On March 9, he closed ranks with his perennial rival Raila Odinga in a handshake that caused national tranquility. He can now focus on his Big Four agenda peacefully. In short, Raila is the man of the moment, not Ruto.
MOI AND POLITICS OF VISIBILITY
If you, like me, had a chance to see retired President Moi at the prime of his presidency, you will know he invested a lot in visibility. He was here and there and everywhere.
The 7pm news bulletin showed images of the President being practically all over and he also visited foreign nations quite often. When he came to your area, meticulous arrangement was made to host him and roads would be upgraded to motorable standards because he (unlike Ruto), preferred to travel by road.
He made unannounced stops in trading centres and other places and the people stopped their business to listen to him. His Press Service was on hand to beam him voice to the large crowds that gathered instantaneously.
His successor Mwai Kibaki however, invested very little on visibility. He hardly travelled. The Mau Summit – Kericho road greatly deteriorated in 2003 and angry residents of Kericho said it was important to elect a leader who travelled around because roads would get fixed ahead of his coming. Many of them had never seen Kibaki and they would not see him through much of his presidency. Eventually, the road was reworked but Moi’s style of going about had not left the minds of the people of Kericho.
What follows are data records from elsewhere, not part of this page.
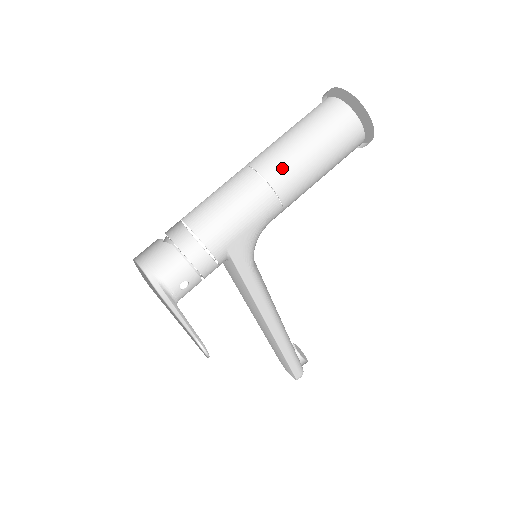
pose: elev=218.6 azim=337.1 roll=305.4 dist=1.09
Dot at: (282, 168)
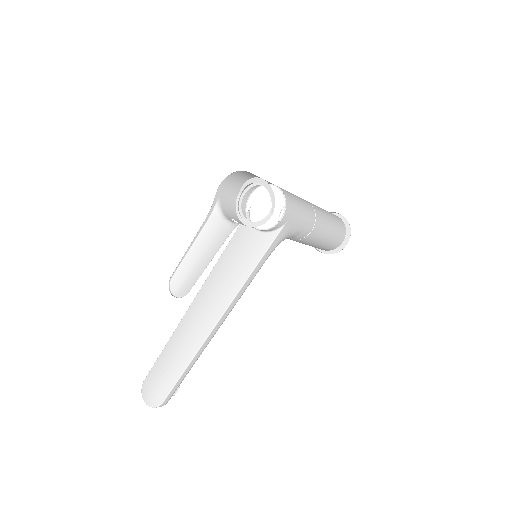
Dot at: (321, 215)
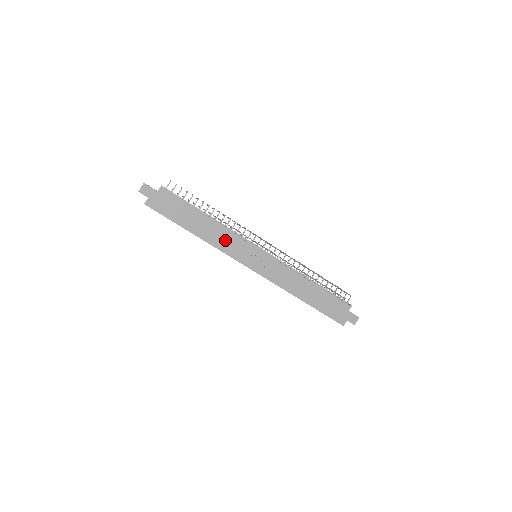
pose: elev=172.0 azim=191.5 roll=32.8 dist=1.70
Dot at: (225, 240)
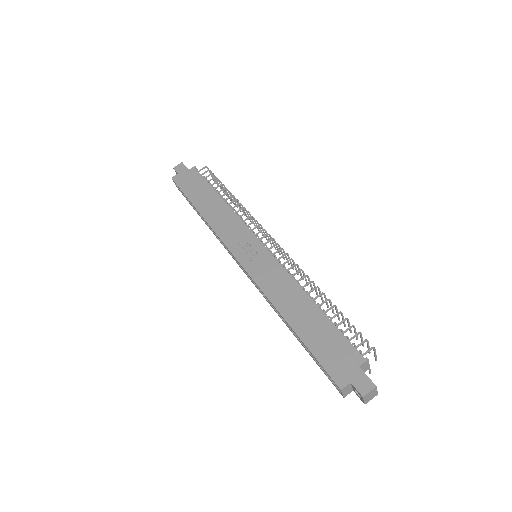
Dot at: (226, 223)
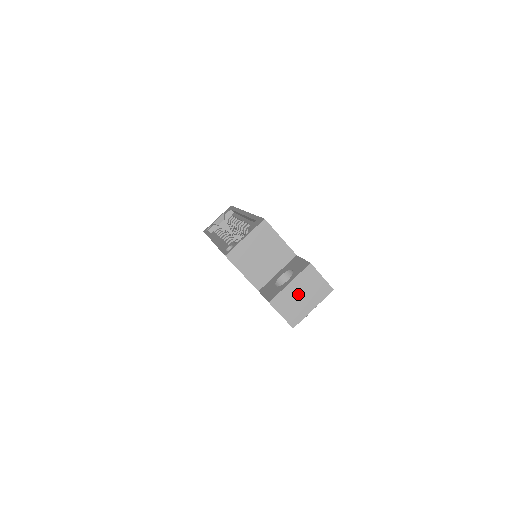
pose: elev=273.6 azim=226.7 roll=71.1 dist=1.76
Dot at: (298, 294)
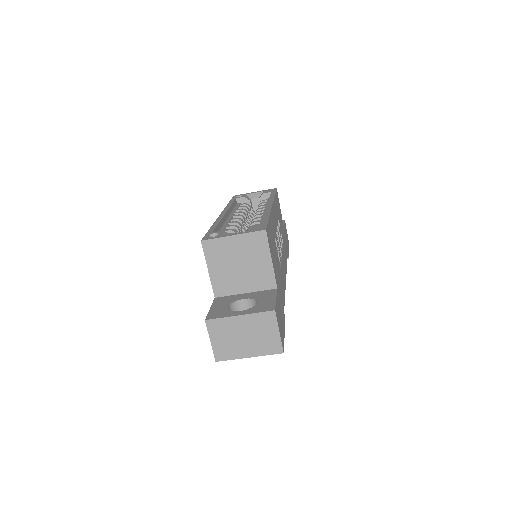
Dot at: (242, 332)
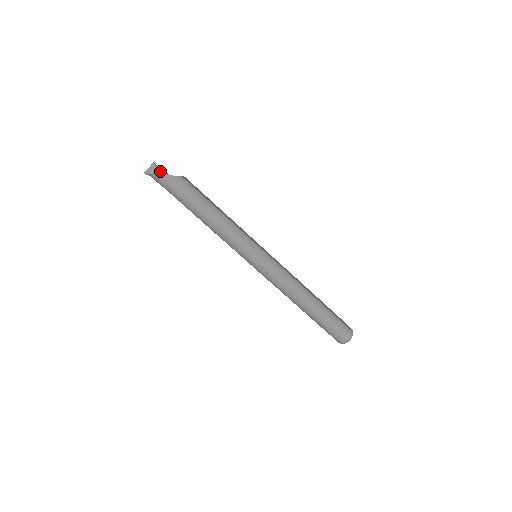
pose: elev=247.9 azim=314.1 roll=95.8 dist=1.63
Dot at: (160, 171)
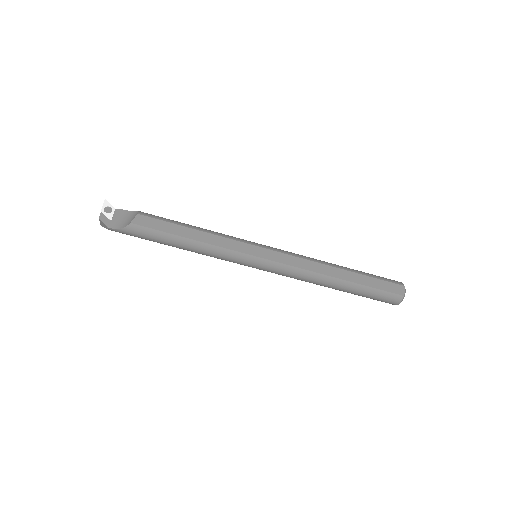
Dot at: (108, 228)
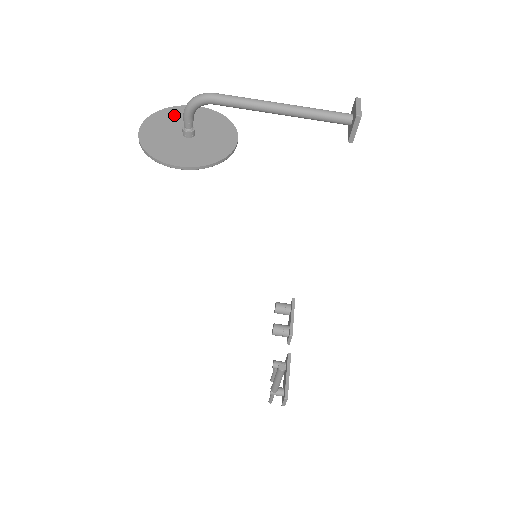
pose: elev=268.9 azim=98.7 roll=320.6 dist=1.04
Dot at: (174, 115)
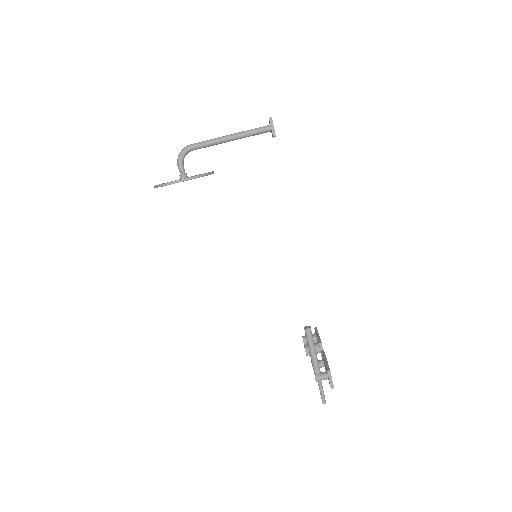
Dot at: occluded
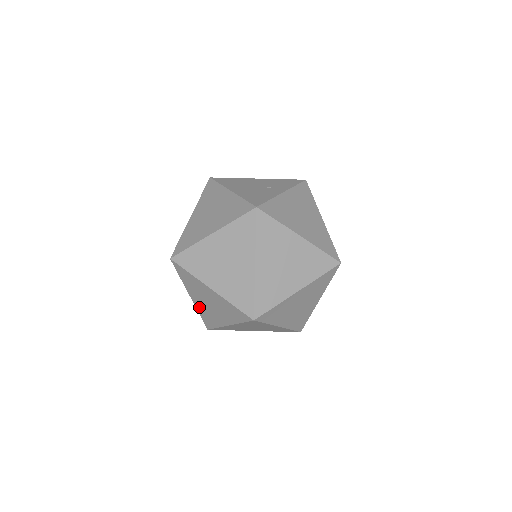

Ruto’s choice of helicopters is also a part of the visibility strategy. Helicopters are crowd pullers and if he lands in a place, all business stops and he has a crowd he can sell his vision to. Helicopters also land in the most remote places in Kenya.
In politics, as in marketing, visibility is everything. In this day and age, you must reach out to the electorate where you connect with the needs of people and identify with their aspirations. DP Ruto knows very well Kenyans have a ‘microwave’ mentality, with the desire to have an instantaneous improvement of their lives. Being silent in the face of so many challenges faced by Kenyans is political suicide. For an MP, your opponents could capitalise on your invisibility and finish you.
You must ask questions in Parliament, participate in committees and in debates and let your voice be heard in the local media. You must also travel the length and breath of your constituency. The coming of social media has helped many politicians since they can remain visible with minimal costs. But visibility costs money and also time. One must invest quite a chunk of money outside the normal perks of office to attain visibility. For Ruto, the end.